Source data:
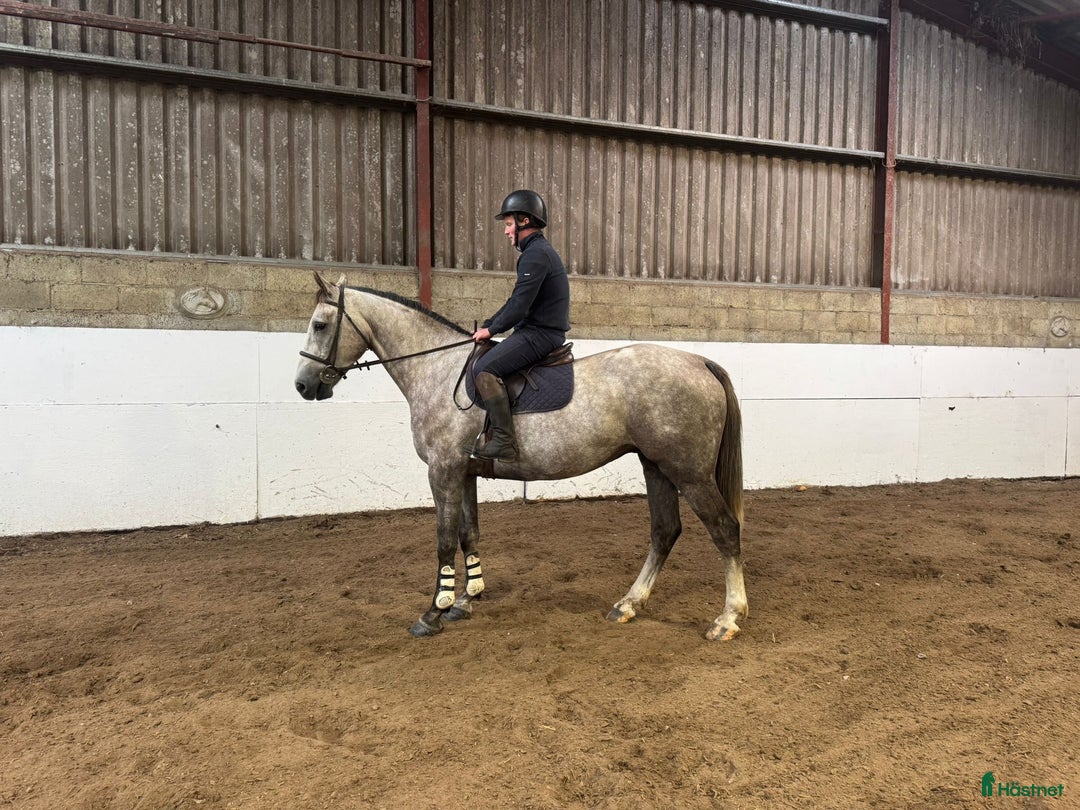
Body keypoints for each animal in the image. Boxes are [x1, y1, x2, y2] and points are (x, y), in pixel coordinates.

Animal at [294, 273, 747, 641]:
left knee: (725, 530)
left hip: (689, 473)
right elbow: (468, 534)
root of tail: (699, 361)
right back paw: (629, 604)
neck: (437, 369)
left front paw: (434, 612)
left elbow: (443, 541)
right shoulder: (465, 473)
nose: (302, 385)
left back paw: (727, 619)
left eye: (320, 325)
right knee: (664, 531)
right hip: (657, 467)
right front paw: (466, 600)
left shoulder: (443, 471)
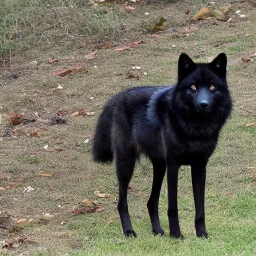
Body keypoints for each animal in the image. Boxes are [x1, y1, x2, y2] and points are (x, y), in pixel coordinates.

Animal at [92, 53, 232, 239]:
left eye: (212, 87)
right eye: (193, 87)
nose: (203, 104)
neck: (195, 128)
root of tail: (118, 96)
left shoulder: (200, 167)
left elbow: (200, 207)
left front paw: (202, 234)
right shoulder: (173, 165)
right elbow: (173, 206)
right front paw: (176, 235)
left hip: (159, 167)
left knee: (151, 202)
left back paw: (157, 230)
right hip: (126, 165)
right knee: (122, 203)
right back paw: (129, 231)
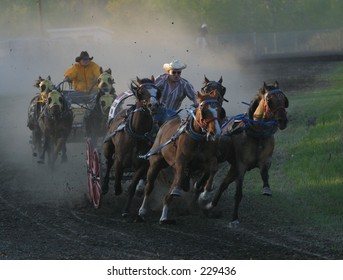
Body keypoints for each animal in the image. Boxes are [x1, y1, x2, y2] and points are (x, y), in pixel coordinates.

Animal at [102, 76, 163, 217]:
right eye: (141, 92)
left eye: (157, 92)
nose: (154, 105)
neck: (137, 135)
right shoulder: (119, 160)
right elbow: (117, 179)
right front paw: (116, 191)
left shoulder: (143, 165)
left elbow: (132, 187)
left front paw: (125, 210)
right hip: (108, 147)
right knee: (108, 163)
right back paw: (104, 187)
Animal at [138, 88, 224, 224]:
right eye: (204, 110)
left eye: (219, 110)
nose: (216, 133)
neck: (198, 140)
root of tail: (165, 124)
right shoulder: (180, 162)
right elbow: (176, 182)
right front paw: (164, 215)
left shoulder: (208, 159)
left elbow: (213, 169)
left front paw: (204, 195)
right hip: (155, 163)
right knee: (149, 187)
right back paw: (143, 211)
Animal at [204, 81, 290, 228]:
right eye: (269, 100)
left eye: (284, 99)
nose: (282, 121)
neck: (257, 134)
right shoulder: (241, 166)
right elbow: (238, 193)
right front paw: (234, 219)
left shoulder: (265, 160)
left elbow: (264, 172)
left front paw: (266, 189)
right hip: (224, 161)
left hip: (232, 168)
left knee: (223, 184)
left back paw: (211, 204)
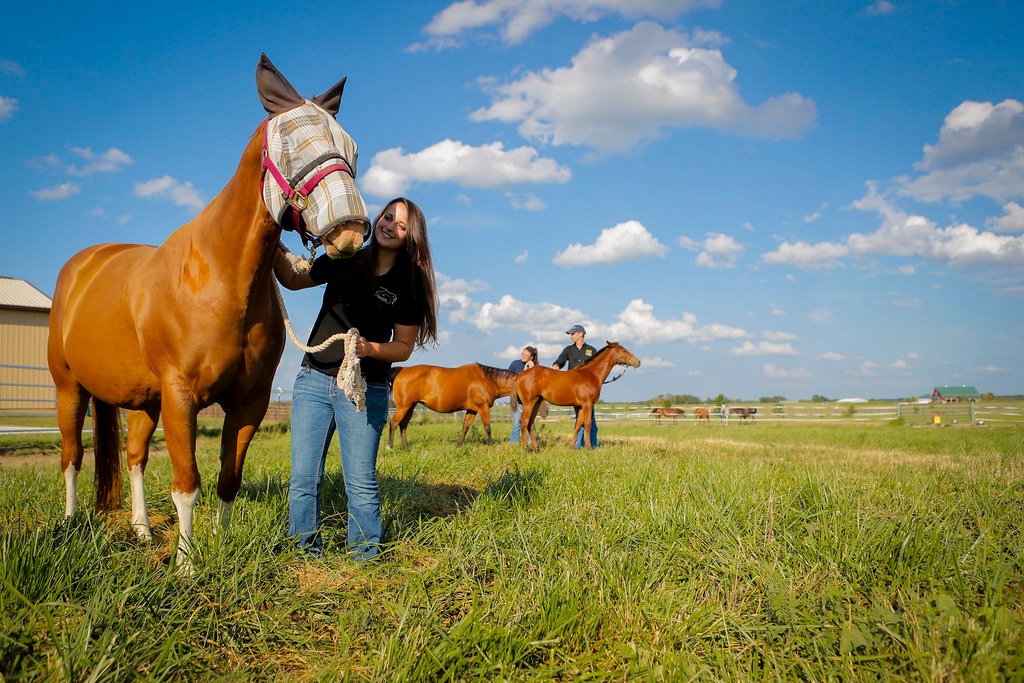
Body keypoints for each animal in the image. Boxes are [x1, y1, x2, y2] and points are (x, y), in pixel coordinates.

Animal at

** WHAT YOU HAVE TO DO **
Copy word for word the stretch of entries above from the line that has "left eye: (219, 110)" through the line that has "left knee: (223, 184)", both ends included, and nothing outside it.

** REPLY TO THE EXERCISE **
left eye: (219, 110)
nose: (216, 133)
neck: (198, 140)
root of tail: (165, 124)
right shoulder: (180, 162)
right elbow: (176, 182)
right front paw: (164, 215)
left shoulder: (208, 159)
left elbow: (213, 169)
left front paw: (204, 195)
right hip: (155, 163)
right knee: (149, 187)
right back paw: (143, 211)
Animal at [204, 81, 290, 228]:
right eye: (269, 100)
left eye: (284, 99)
nose: (282, 121)
neck: (257, 134)
right shoulder: (241, 166)
right elbow: (238, 193)
right front paw: (234, 219)
left shoulder: (265, 160)
left elbow: (264, 172)
left front paw: (266, 189)
right hip: (224, 161)
left hip: (232, 168)
left knee: (223, 184)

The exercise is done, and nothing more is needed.